Written by Tuere Brannum
If you have ever paid attention to your hospital bills, patient files, etc. you would notice that there are a lot of codes involved. But what’s behind the codes? The codes are more important than you may think and there are a lot of rules associated with how these codes are categorized.
Hospitals, medical care facilities and those in this field use health care coding as a medical “universal” language. This way, the majority of affiliated health care relations can be on one accord with various processes and healthcare data. The health care industry has recently received information regarding an upgrade to the coding they have been using for quite some time now.
As of October 1, 2015, The United States’ Department of Health and Human Services (HHS) made an official announcement that the International Classification of Diseases, 9th edition, (ICD 9) will now be replaced with the ICD-10-CM/PCS code. ICD-9 has been used for medical coding for approximately 30 years to date and has been a reliable source of coding for the healthcare system.
Over this time period, there have been additions, modifications and many changes in US health classifications. As a result, ICD-9 has been determined to be incompatible and inconsistent. As the Centers for Disease Control (CDC) explains, the content of ICD-9 “is no longer clinically accurate and has limited data about patients’ medical conditions and hospital inpatient procedures, the number of available codes is limited, and the coding structure is too restrictive (CDC, 2013).”
In April 2014, U.S. Congress mandated a minimum delay for the ICD-10 release by approving the enactment of the Protecting Access to Medicare Act of 2014 (PAMA). Health care providers of all walks were anxiously awaiting the implementation of ICD-10. They took action such as spending/investing funds, revising plans and processes, improving policies, upgrading IT systems, as well as training and re-training employees in preparation of ICD-10. To those affected, the October 1, 2015 green light for ICD-10 was long overdue.
The health coding system known as, International Classification of Diseases, 10th Edition (IDC-10) was implemented for mortality coding and classification from death certificates, in the US in 1999 (CDC, 2013). Later, ICD-10-CM (clinical modification) was developed specifically for medical diagnoses. ICD-9-CM (volumes 1 and 2) was replaced by the new ICD-10-CM. After ICD-10-CM, an additional procedure coding system was developed for inpatient procedures, ICD-10-PCS. ICD-9-CM (volume 3) was replaced by the new ICD-10-PCS.
ICD-10 is what is up to date and is needed today in medical care processing. There has been an enormous improvement in the quality of data. In response to what many medical providers requested, ICD-10 codes capture the most recent advances in medical technology, external causes of injury, mental illnesses and primary care encounters. ICD-10 is a great enhancement over ICD-9 in that it includes details for chronic diseases, their causes and complications. ICD-10 includes alcohol level, blood type, the Glascow Coma scale and under dosing where ICD-9 does not. ICD-9 also omits descriptions of the severity and stages of different illnesses such as asthma, dementia and chronic renal problem, where ICD-10 will in fact, capture those details.
Since ICD-10 will be more detailed, it will allow for the most accurate information to be sent to Medicare and other patient care providers. When the patient history is as precise as possible, the physician can make a better informed decision on patient illnesses and treatments. Researchers and public health officials will now have a better account of a vast array of health care conditions and outcomes from diseases and epidemics to injuries and poisonings. In addition, due to the updated revision in health care descriptions, ICD-10 will aid in the improvement of health care payment processing, reimbursements, and inaccuracies.

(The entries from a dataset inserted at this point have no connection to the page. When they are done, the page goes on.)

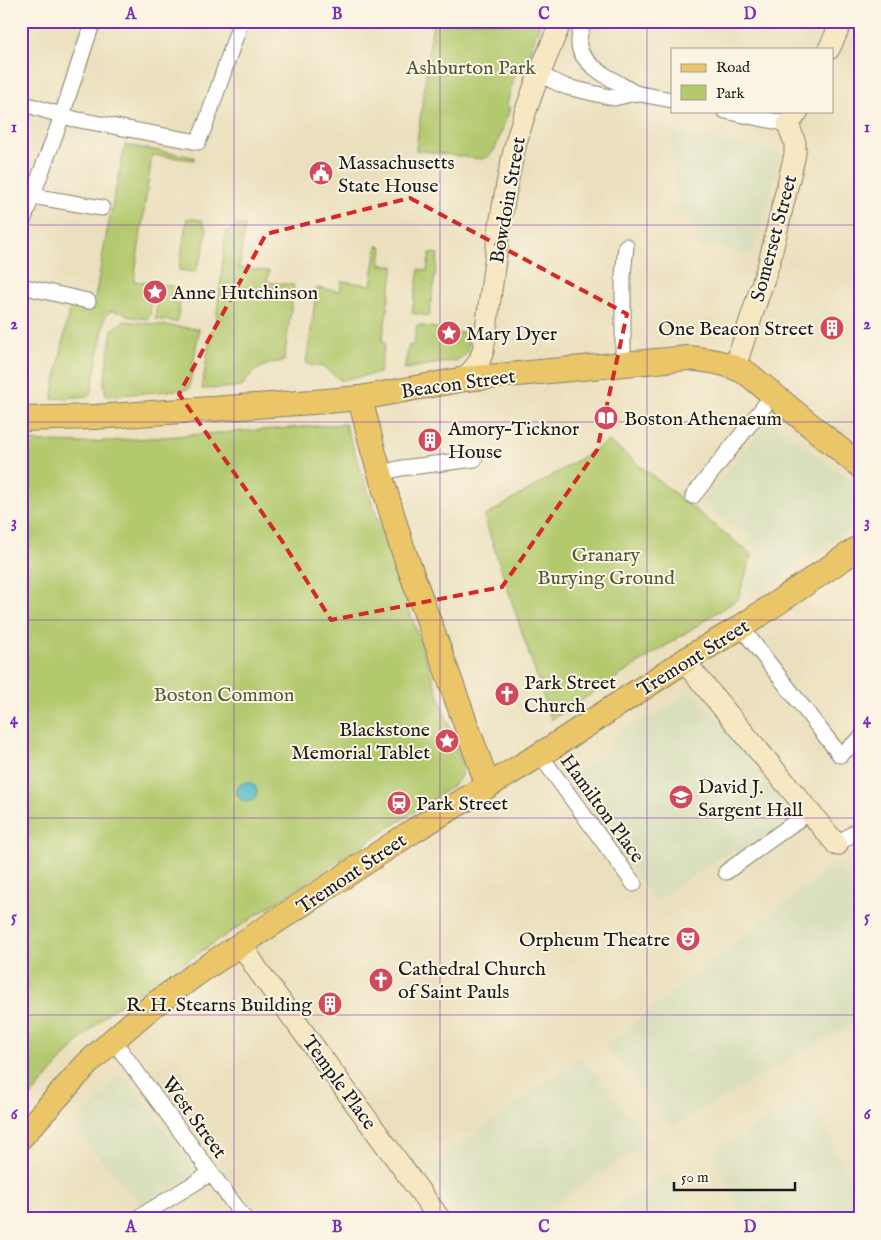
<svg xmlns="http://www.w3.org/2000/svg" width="881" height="1240" font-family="'IM FELL English',serif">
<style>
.built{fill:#dadfbd}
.green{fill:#b3c96e;stroke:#687245}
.water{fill:#4ab7c6;stroke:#336a71}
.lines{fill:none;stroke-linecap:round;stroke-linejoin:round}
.street-casing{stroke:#847e6d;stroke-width:17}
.secondary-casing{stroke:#847e6d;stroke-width:23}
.primary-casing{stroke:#847e6d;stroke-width:26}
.street{stroke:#fff;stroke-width:15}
.secondary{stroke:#f7e8c3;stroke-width:21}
.primary{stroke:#ebc669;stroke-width:24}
.marked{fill:none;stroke:#d62828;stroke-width:4;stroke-dasharray:10 6;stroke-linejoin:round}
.grid{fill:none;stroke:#7b2cbf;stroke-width:1;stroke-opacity:0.55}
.labels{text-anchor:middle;stroke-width:4;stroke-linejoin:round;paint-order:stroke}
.park-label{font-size:20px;fill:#515939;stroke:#fcf5e5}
.poi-label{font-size:20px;fill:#1c1c1c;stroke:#fcf5e5;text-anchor:start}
.street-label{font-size:20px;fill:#1c1c1c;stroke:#fcf5e5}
.neatline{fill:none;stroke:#7b2cbf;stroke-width:2}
.grid-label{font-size:16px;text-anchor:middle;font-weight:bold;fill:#7b2cbf}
</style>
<rect width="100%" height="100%" fill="#fcf5e5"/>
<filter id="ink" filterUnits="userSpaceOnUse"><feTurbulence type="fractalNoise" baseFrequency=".02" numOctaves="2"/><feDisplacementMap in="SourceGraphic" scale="10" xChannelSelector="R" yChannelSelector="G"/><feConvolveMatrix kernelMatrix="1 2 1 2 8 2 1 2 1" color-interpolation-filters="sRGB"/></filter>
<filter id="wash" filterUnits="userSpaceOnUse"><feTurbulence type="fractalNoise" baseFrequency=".0096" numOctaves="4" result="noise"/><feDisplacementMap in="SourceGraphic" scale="20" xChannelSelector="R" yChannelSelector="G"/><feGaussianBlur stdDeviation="1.12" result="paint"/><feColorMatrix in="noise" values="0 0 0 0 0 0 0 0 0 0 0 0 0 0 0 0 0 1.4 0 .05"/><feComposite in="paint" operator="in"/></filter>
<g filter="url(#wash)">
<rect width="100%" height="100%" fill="#ebe0be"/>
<g class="built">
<path d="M777,21H813L809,31Z"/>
<path d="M672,131L782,153L753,254L717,247L697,248L696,219L677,216Z"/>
<path d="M769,420L860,487V522L759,590L751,594L745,591L744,584L762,553L750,543L753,538L738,526L735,529L702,503Z"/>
<path d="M692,690L796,816L737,854L733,849L655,902L568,779L604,753L612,741L624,729L640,720L655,717Z"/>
<path d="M836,863L860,892V1019L672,1127L605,1046Z"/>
<path d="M581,1057L650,1141L532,1219H462L428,1168Z"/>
<path d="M116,1076H124L150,1112L197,1172L143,1206L75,1130Z"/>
<path d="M810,1093L860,1202V1219H743L712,1153Z"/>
<path d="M671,1171L693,1219H596Z"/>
</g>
<g class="green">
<path d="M433,21H541L527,60L520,61L510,91L507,105L510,108L495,149L488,157L480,159L416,150Z"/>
<path d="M125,145L194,157V160L152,155L134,281L153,283L150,316L147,319L126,316V313L111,311L105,317L91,394L89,396L52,399L70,306L93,310L107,231Z"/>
<path d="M187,218L201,220L207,230L203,252L195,272L179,270Z"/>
<path d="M237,225L245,226L239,268L269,271L267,282L294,285L284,361C265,363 251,370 242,387L202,389L211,331L216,322L226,232Z"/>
<path d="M377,246L382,247L380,264L394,266L382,342L385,343L379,373L341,380L323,367L306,364L317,288L340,291L342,281L371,285Z"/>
<path d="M430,253L438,254L429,316L412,313L419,269L427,271Z"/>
<path d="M159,284L176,287V294H181L177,322L155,319Z"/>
<path d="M124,321L199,329L189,389L109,396L106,394L104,383L112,330Z"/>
<path d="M417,325L436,328L449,333L468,332V335L470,336L467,353L458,360L404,369L409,345L413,346Z"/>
<path d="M345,424L463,766C463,777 456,784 447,790L109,1012L75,1045L21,1108V441L80,443Z"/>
<path d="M609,441L752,555L738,599L551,720L484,517Z"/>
</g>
<circle class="water" cx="247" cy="792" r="10"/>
</g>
<g filter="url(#ink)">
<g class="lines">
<defs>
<g id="street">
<path d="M584,21C581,29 578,37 579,45C580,65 619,83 635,93"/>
<path d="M540,74L553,81L567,87L614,98L635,93L672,100"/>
<path d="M21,103L74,119L198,142L206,123L241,21"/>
<path d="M725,111L788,124"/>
<path d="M32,196L102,208"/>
<path d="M21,226L58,127L93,21"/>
<path d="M21,286L88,301"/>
<path d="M623,364V275L626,246"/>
<path d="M380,473L402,468L475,459"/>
<path d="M693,496L773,395"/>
<path d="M741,627L840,755L860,739"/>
<path d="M540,755L634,884"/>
<path d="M837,845L860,828"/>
<path d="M726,872L809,812"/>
<path d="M113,1040L245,1219"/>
<path d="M136,1219L211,1173"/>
</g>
<g id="secondary">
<path d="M829,49L842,21"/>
<path d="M735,367L769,263L795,154V143L788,124L798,111"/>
<path d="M465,379L479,362L483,351C493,282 499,211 516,143C527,101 545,61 561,21"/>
<path d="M684,661L837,845"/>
<path d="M241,944L257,969L440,1219"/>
</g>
<g id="primary">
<path d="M360,398L373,450L401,544L488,786"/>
<path d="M21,419L94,417L327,401L360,398L465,379L688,358C710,360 729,363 748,374L860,466"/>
<path d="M21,1137L87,1064L113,1040L151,1007L199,972L413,831L551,748L695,654L741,627L860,547"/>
</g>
</defs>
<use href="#street" class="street-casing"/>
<use href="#secondary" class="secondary-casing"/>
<use href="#primary" class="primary-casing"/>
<use href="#street" class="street"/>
<use href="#secondary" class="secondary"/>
<use href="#primary" class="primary"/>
</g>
</g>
<path class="marked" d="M410,198L627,314L597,450L502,587L331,620L282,541L179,394L266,234Z"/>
<path class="grid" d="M234,21V1219M440,21V1219M647,21V1219M21,225H860M21,422H860M21,620H860M21,818H860M21,1015H860"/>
<defs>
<symbol id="civic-disc" viewBox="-11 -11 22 22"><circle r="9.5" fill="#d1495b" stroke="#fcf5e5"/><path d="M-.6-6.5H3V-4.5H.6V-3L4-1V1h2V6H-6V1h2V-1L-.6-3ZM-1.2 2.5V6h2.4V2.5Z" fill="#fff"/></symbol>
<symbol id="sight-disc" viewBox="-11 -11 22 22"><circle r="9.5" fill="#d1495b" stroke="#fcf5e5"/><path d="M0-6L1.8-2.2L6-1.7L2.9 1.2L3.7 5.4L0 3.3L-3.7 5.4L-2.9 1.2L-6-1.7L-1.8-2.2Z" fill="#fff"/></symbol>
<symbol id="building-disc" viewBox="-11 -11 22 22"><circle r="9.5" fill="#d1495b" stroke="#fcf5e5"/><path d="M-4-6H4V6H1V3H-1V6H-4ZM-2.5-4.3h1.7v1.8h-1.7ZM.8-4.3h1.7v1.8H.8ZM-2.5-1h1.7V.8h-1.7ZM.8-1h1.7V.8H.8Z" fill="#fff"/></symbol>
<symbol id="library-disc" viewBox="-11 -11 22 22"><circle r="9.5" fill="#d1495b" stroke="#fcf5e5"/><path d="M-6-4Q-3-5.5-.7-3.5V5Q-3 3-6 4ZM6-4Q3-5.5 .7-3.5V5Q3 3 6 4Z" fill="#fff"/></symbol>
<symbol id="church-disc" viewBox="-11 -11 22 22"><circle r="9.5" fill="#d1495b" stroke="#fcf5e5"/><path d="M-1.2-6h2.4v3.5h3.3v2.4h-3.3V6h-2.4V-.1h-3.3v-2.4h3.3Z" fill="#fff"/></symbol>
<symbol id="university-disc" viewBox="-11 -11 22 22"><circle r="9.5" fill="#d1495b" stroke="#fcf5e5"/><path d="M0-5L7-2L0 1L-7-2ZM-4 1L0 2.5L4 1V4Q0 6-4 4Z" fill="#fff"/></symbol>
<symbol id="station-disc" viewBox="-11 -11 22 22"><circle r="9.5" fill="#d1495b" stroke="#fcf5e5"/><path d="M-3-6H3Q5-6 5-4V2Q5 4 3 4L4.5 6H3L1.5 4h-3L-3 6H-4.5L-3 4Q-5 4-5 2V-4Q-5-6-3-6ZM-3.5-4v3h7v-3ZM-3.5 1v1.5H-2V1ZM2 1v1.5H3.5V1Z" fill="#fff"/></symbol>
<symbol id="theatre-disc" viewBox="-11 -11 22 22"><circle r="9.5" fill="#d1495b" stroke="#fcf5e5"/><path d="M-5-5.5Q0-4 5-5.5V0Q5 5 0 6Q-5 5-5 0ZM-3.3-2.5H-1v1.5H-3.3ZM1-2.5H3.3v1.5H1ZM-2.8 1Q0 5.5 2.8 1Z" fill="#fff"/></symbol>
</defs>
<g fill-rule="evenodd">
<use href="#civic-disc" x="307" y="159" width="28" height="28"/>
<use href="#sight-disc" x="141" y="278" width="28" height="28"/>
<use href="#building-disc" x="818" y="314" width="28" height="28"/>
<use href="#sight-disc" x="435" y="319" width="28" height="28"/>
<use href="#library-disc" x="592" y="404" width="28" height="28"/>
<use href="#building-disc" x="416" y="426" width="28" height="28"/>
<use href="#church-disc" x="493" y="680" width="28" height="28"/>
<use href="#sight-disc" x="433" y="727" width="28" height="28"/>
<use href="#university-disc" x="667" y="783" width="28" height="28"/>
<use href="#station-disc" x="385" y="789" width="28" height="28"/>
<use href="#theatre-disc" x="674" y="925" width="28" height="28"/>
<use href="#church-disc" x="367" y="966" width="28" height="28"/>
<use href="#building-disc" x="316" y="990" width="28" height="28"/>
</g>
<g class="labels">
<g class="park-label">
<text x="471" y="74">Ashburton Park</text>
<text x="606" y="561">Granary<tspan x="606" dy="23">Burying Ground</tspan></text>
<text x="224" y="701">Boston Common</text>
</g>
<g class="poi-label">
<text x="338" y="169">Massachusetts<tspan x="338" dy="23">State House</tspan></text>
<text x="172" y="299">Anne Hutchinson</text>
<text x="814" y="335" text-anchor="end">One Beacon Street</text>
<text x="466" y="340">Mary Dyer</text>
<text x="624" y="425">Boston Athenaeum</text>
<text x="448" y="435">Amory–Ticknor<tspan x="448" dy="23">House</tspan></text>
<text x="524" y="689">Park Street<tspan x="524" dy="23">Church</tspan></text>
<text x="430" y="736" text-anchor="end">Blackstone<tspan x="430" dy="23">Memorial Tablet</tspan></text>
<text x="698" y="793">David J.<tspan x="698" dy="23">Sargent Hall</tspan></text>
<text x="416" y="810">Park Street</text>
<text x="670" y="946" text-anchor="end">Orpheum Theatre</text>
<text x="398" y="975">Cathedral Church<tspan x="398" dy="23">of Saint Pauls</tspan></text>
<text x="312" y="1011" text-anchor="end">R. H. Stearns Building</text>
</g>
<g class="street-label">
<text transform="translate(507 200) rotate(-80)" y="7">Bowdoin Street</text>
<text transform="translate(773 238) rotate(-75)" y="7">Somerset Street</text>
<text transform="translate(458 383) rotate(-8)" y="7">Beacon Street</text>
<text transform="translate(693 657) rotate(-32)" y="7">Tremont Street</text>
<text transform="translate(603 808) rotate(54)" y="7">Hamilton Place</text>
<text transform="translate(351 873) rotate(-34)" y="7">Tremont Street</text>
<text transform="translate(340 1082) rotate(54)" y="7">Temple Place</text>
<text transform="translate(195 1117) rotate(54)" y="7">West Street</text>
</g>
</g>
<rect width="881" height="1240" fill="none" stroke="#fcf5e5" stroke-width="55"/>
<rect x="671" y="48" width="162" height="65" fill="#fcf5e5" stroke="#a29e95"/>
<rect x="681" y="64" width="25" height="8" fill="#ebc669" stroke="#a29e95"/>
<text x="716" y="72" font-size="15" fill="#1c1c1c">Road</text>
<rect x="681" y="85" width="25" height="15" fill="#b3c96e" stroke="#a29e95"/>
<text x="716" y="98" font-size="15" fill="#1c1c1c">Park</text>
<path d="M674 1182v8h121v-8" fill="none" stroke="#1c1c1c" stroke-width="2.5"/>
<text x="681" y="1182" font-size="15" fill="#1c1c1c" stroke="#fcf5e5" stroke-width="4" paint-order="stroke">50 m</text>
<rect x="28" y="28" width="826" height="1184" class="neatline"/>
<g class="grid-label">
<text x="131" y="19">A</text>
<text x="337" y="19">B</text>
<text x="544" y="19">C</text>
<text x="750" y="19">D</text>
<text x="14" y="132">1</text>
<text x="867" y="132">1</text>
<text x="14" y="329">2</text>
<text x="867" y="329">2</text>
<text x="14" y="527">3</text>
<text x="867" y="527">3</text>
<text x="14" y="724">4</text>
<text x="867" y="724">4</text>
<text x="14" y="922">5</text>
<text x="867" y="922">5</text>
<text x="14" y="1119">6</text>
<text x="867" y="1119">6</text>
<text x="131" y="1232">A</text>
<text x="337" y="1232">B</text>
<text x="544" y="1232">C</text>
<text x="750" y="1232">D</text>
</g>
</svg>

Those who need to comply for the ICD-9 to ICD-10 transition include the following: clearing houses under the Health Insurance Portability and Accountability Act (HIPAA), electronic medical health record compliers (electronic transaction upgrades to Version 5015 standards will be necessary), Medicaid/Medicare claim submitters, medical providers, payers, insurances, billing services, employers and healthcare providers. ICD-10 is the improvement needed for support in the patient – health care system relationship and will deem to be an effective change.